Çoğu insan olağanüstü bir kimyasal analiz tesisine sahip olduğunun farkında dahi değildir. İşte bu tesis burnun içindeki koku bölgesinde yer alır, adeta bir kimya fabrikası gibi durup dinlenmeksizin çalışır, çevredeki kokuları tahlil eder.
Biz günlük işlerimizi yaparken koku almak için hiçbir çaba göstermediğimiz sırada, o faaliyet halindedir. Geceleyin uyku halinde olduğumuz zaman bile, duman gibi zararlı bir kokuyu fark ederek hemen bizi uyarır. Söz konusu olan öyle benzersiz bir tesistir ki on binden fazla kokuyu teşhis edebilir, üstelik mükemmel bir doğruluk oranı ve duyarlılıkla çalışır. Kokunun kaynağını oluşturan koku molekülleri, değişik şekil ve boyutlardadır ve diğer moleküllere kıyasla daha "küçük"türler.
Bahçedeki çiçeklerin etkileyici kokuları, leziz bir yemeğin çekici kokusu veya çürük bir meyvenin itici kokusu farklı moleküllerden oluşur. Burnumuzdaki kimyasal tesis tüm bu molekülleri kolaylıkla teşhis eder. Hatta aynı kimyasal formüle, yani aynı atomlara sahip molekülleri bile anında tanır. Örneğin, "L-carvone" ile "D-carvone" molekülleri arasındaki küçücük farklılık, atomlarının değişik diziliminden kaynaklanır. Bu denli benzerliğe rağmen burnumuz, söz konusu iki molekülü rahatlıkla ayırt edebilir; bunlardan birincisinin kimyon, ikincisinin ise nane benzeri koktuğunu bize bildirir. Burnun bilim adamlarını hayrete düşüren diğer bir özelliği de mükemmel duyarlılığıdır.

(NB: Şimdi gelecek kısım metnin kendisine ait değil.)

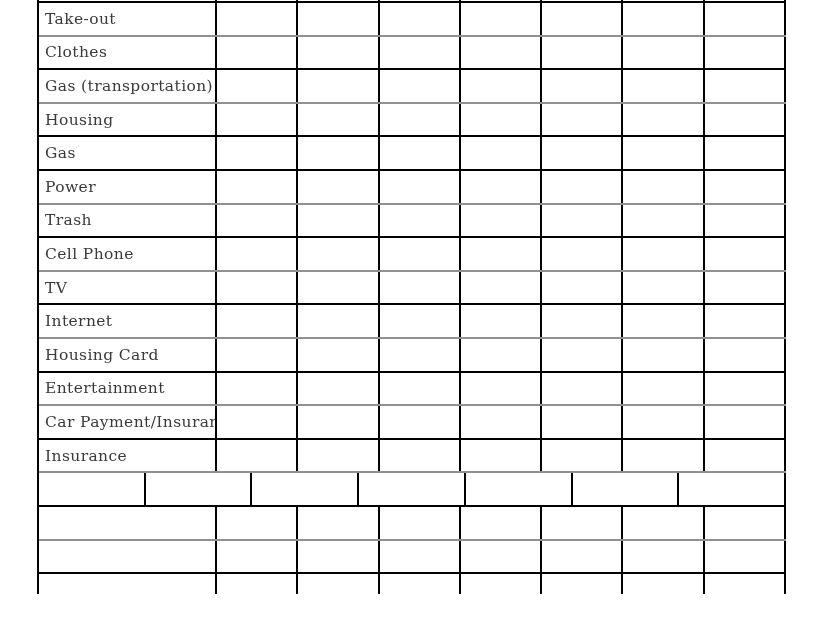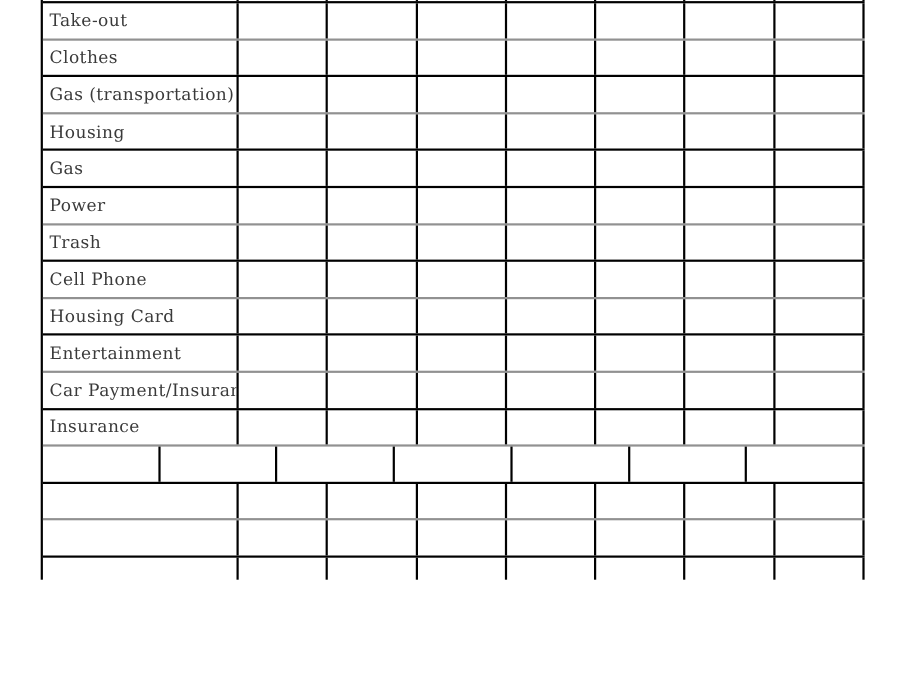"TV" div.row { html: none -> <div> <div>TV</div> <div></div> <div></div> <div></div> <div></div> <div></div> <div></div> <div></div> </div> }
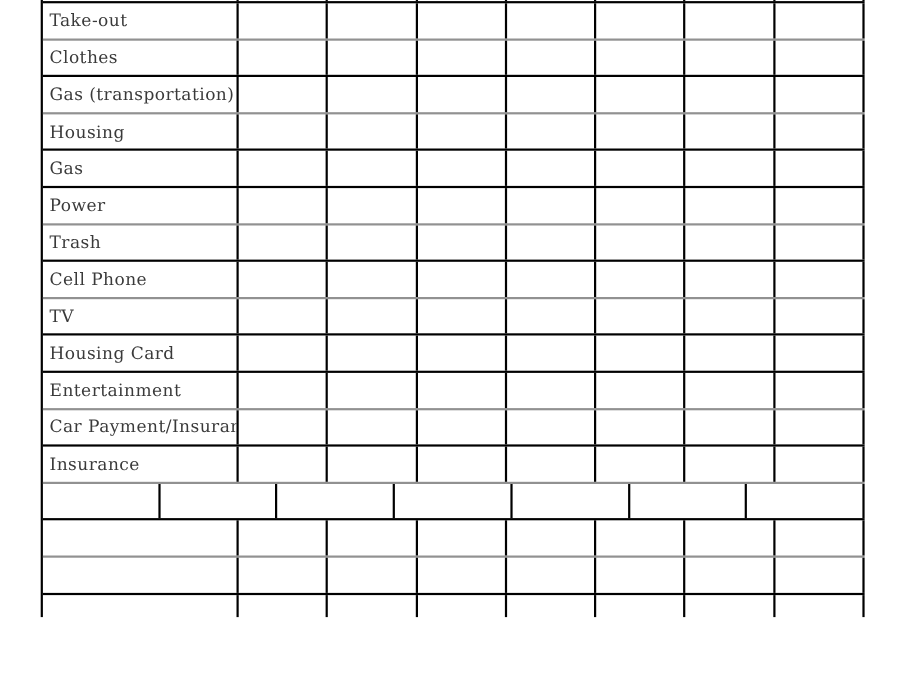"Internet" div.row { html: none -> <div> <div>Internet</div> <div></div> <div></div> <div></div> <div></div> <div></div> <div></div> <div></div> </div> }
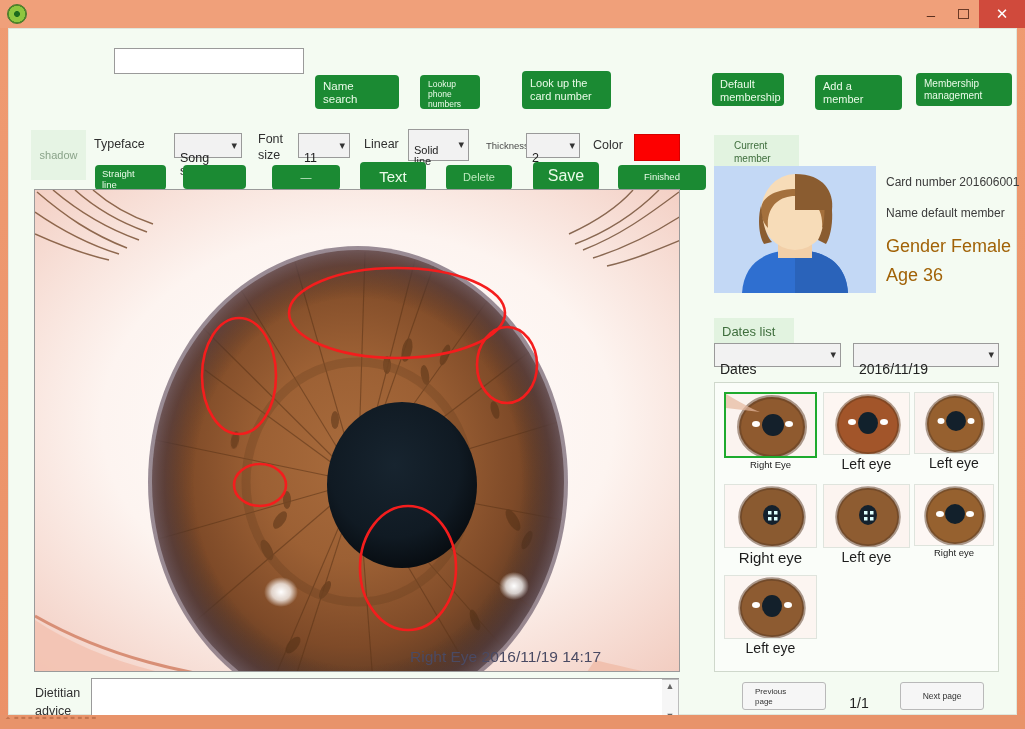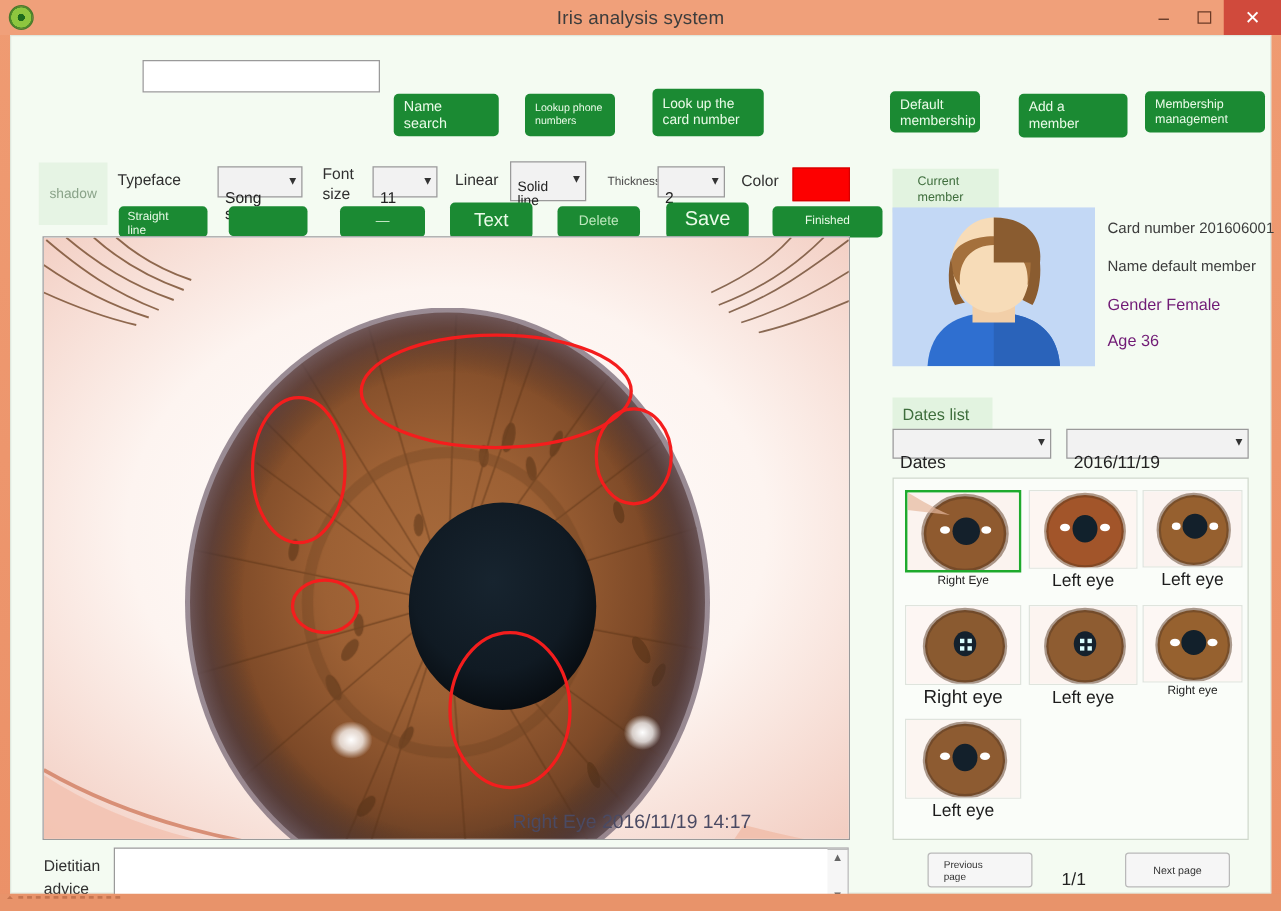"Iris analysis system" div.title-text { html: <div>Iris analysis system</div> -> none }
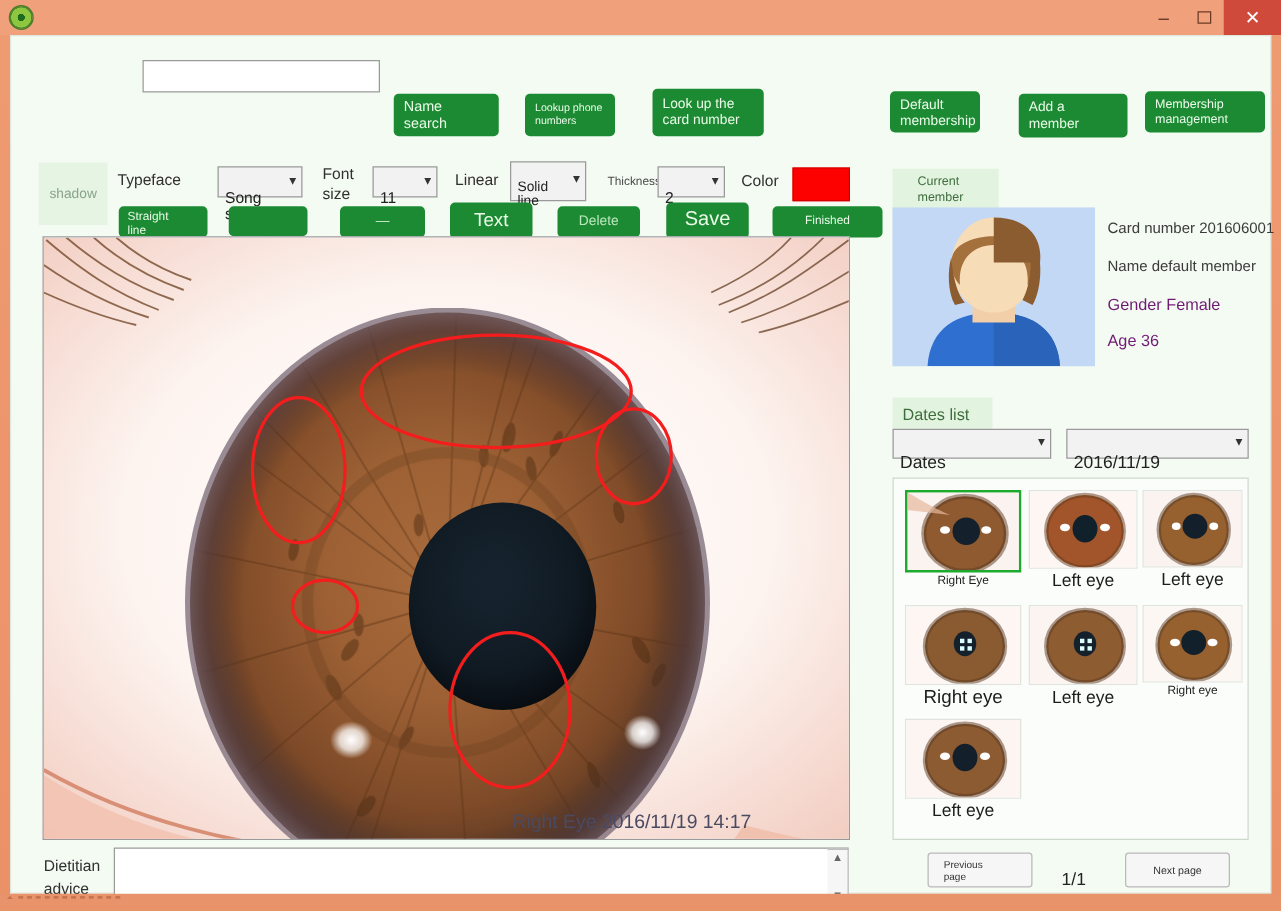"Lookup phone" button.gbtn { width: 72px -> 60px }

Bir kokunun fark edilebilmesi için gereken en düşük konsantrasyon "koku eşiği" olarak adlandırılır. Burnumuzdaki analiz mekanizması akıl durduracak bir hassasiyete sahiptir: Bazı kokuların yoğunluğu havada trilyonda birden az olması durumunda dahi hissedilir. Bizim tek bir koku olarak algıladığımız, aslında çok sayıda farklı molekülün meydana getirdiği bir etkidir. Örnek olarak, beyaz ekmek kokusu yaklaşık 70 değişik koku molekülünden oluşur. Kahvenin kokusunun da en az 150 ayrı kimyasal maddenin birleşiminin sonucu olduğu tahmin edilmektedir. Koku alma sistemindeki üstün yaratılış Allah`ın yaratmasıdır.